OrcTimezoneInfo had grown to ~700 lines and mixed two unrelated responsibilities: building the historical-transition table consumed by ORC rebasing, and recovering a recurring DST rule for the GPU DST path. The DST code shared no read/write state with the historical-transition code, only a couple of small helpers. Lift DstRule, extractDstRule, and all DST helpers (extractDstRuleByProbing, extractDstRuleFromZoneRules, fillDstRuleFromTransitionRule, getTransitionRuleTime*, toCalendarDayOfWeek, decodeTransition, verifyDstRule*, computeDstOffset, computeTransitionUtcMillis, computeRuleDay) plus the DST_RULE_VALIDATION_YEARS constant into a sibling package-private OrcDstRuleExtractor class. Shared helpers utcMillisForDate and binarySearchTransition stay in OrcTimezoneInfo but are promoted from private to package-private so OrcDstRuleExtractor can reuse them. OrcTimezoneInfoTest is updated to reference OrcDstRuleExtractor instead of OrcTimezoneInfo for DstRule and extractDstRule. The runtime behaviour for all tested zones is unchanged (America/New_York, Europe/London, Australia/Sydney extract the same rule; Asia/Shanghai, UTC, +05:30 still return null). Signed-off-by: Chong Gao <res_life@163.com>
e3a0b10 to
90c8863
Compare
computeRuleDay's MODE_DOW_GE_DOM branch already clamps both the LocalDate.of anchor and the returned day into [1, monthLength]. The MODE_DOW_IN_MONTH and MODE_DOW_LE_DOM branches did not, even though they consume the same untrusted day-of-month indicator from ZoneOffsetTransitionRule: - MODE_DOW_IN_MONTH positive: "1 + diff + (ruleDay - 1) * 7" can reach 29-35 for a 5th occurrence in a 28-day February. - MODE_DOW_IN_MONTH negative: "monthLength - diff + (ruleDay + 1) * 7" drops below 1 for sufficiently negative ruleDay. - MODE_DOW_LE_DOM: LocalDate.of(... ruleDay) throws when ruleDay exceeds monthLength, and "ruleDay - diff" drops below 1 when ruleDay < diff. The bad values would then escape as DateTimeException from utcMillisForDate. No real IANA recurring rule triggers these paths today (both extraction paths emit only DOW_GE_DOM), but the constants are package-visible and Part 3+ may exercise them. Mirror the DOW_GE_DOM treatment in the two sibling branches: clamp anchor input and clamp the returned day so the result is always a valid day in the requested month. Signed-off-by: Chong Gao <res_life@163.com>
The extractDstRuleFor helper's Javadoc still pointed
{@link OrcTimezoneInfo#extractDstRule} after extractDstRule moved
to OrcDstRuleExtractor.

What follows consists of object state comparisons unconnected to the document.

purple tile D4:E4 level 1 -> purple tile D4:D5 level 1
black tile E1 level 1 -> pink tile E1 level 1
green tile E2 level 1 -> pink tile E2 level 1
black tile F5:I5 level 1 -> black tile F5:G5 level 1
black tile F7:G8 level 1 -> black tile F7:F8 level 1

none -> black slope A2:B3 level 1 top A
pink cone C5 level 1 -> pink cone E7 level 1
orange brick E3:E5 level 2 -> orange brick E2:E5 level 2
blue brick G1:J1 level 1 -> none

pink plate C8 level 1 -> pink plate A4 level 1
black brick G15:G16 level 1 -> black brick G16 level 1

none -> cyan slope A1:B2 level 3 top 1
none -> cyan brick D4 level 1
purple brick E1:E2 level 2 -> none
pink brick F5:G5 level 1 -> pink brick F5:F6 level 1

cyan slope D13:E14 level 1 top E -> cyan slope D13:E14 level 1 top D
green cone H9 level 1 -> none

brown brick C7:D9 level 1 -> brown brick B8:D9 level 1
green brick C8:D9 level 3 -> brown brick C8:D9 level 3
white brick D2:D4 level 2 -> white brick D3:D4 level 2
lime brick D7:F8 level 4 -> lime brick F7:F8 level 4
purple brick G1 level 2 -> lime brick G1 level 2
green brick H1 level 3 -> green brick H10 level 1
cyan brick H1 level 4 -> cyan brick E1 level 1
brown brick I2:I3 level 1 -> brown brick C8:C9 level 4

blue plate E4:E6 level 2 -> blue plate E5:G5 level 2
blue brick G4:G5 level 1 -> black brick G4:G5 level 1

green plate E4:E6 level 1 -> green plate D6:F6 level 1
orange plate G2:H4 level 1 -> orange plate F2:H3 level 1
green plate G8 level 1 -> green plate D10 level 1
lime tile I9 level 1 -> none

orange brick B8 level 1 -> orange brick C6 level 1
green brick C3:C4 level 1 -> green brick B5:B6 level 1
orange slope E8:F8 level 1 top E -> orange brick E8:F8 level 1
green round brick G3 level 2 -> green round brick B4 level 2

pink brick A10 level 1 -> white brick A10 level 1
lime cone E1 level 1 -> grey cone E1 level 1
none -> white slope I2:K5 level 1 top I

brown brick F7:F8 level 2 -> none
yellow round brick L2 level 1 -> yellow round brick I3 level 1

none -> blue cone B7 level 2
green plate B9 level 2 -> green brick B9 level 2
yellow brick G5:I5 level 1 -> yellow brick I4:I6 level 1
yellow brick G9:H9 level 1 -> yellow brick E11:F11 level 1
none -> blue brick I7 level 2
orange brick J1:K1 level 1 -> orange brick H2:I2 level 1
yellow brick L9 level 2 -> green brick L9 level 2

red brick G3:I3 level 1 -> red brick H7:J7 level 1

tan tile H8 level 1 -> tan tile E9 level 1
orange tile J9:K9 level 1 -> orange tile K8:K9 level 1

Repoint the link to the actual method
and include the parameter signature so the reference resolves
unambiguously.
Signed-off-by: Chong Gao <res_life@163.com>
Per spark-rapids-jni Doxygen convention, package-private API methods that already document @throws should also document @param for each parameter and @return for the return value. extractDstRule had only the @throws clause -- add the missing tags so the contract is complete at the API boundary. Signed-off-by: Chong Gao <res_life@163.com>
testExtractDstRuleEuropeLondon and testExtractDstRuleSouthernHemisphere asserted only a subset of the rule fields (dstSavings, months, day, dayOfWeek). Mode, timeMode, and time-of-day were not pinned, so a regression that, for example, encoded a DOW_GE_DOM rule as DOW_IN_MONTH or flipped STANDARD to WALL would pass these tests silently while producing wrong UTC transitions in the GPU dispatch. Add the missing assertions for startMode/endMode (DOW_GE_DOM = 2), startTimeMode/endTimeMode (STANDARD = 1), and startTime/endTime (London: 01:00; Sydney: 02:00). Values verified empirically against the probing-path output on JDK 17 Zulu. Signed-off-by: Chong Gao <res_life@163.com>
extractDstRule documents five distinct IllegalStateException
conditions but no test exercised any of them; only the null-return
paths (non-DST, fixed-offset) were covered. A regression that turned
one of the documented throws into a null return would have passed
silently.
Add a test that hand-crafts a TimeZone whose getOffset is constant
(so the probing path observes no transitions and falls through) and
a ZoneRules with exactly one transition rule. Production code
rejects any rule count outside {0, 2}, so extractDstRuleFromZoneRules
throws the "Unsupported ORC DST rule count" IllegalStateException.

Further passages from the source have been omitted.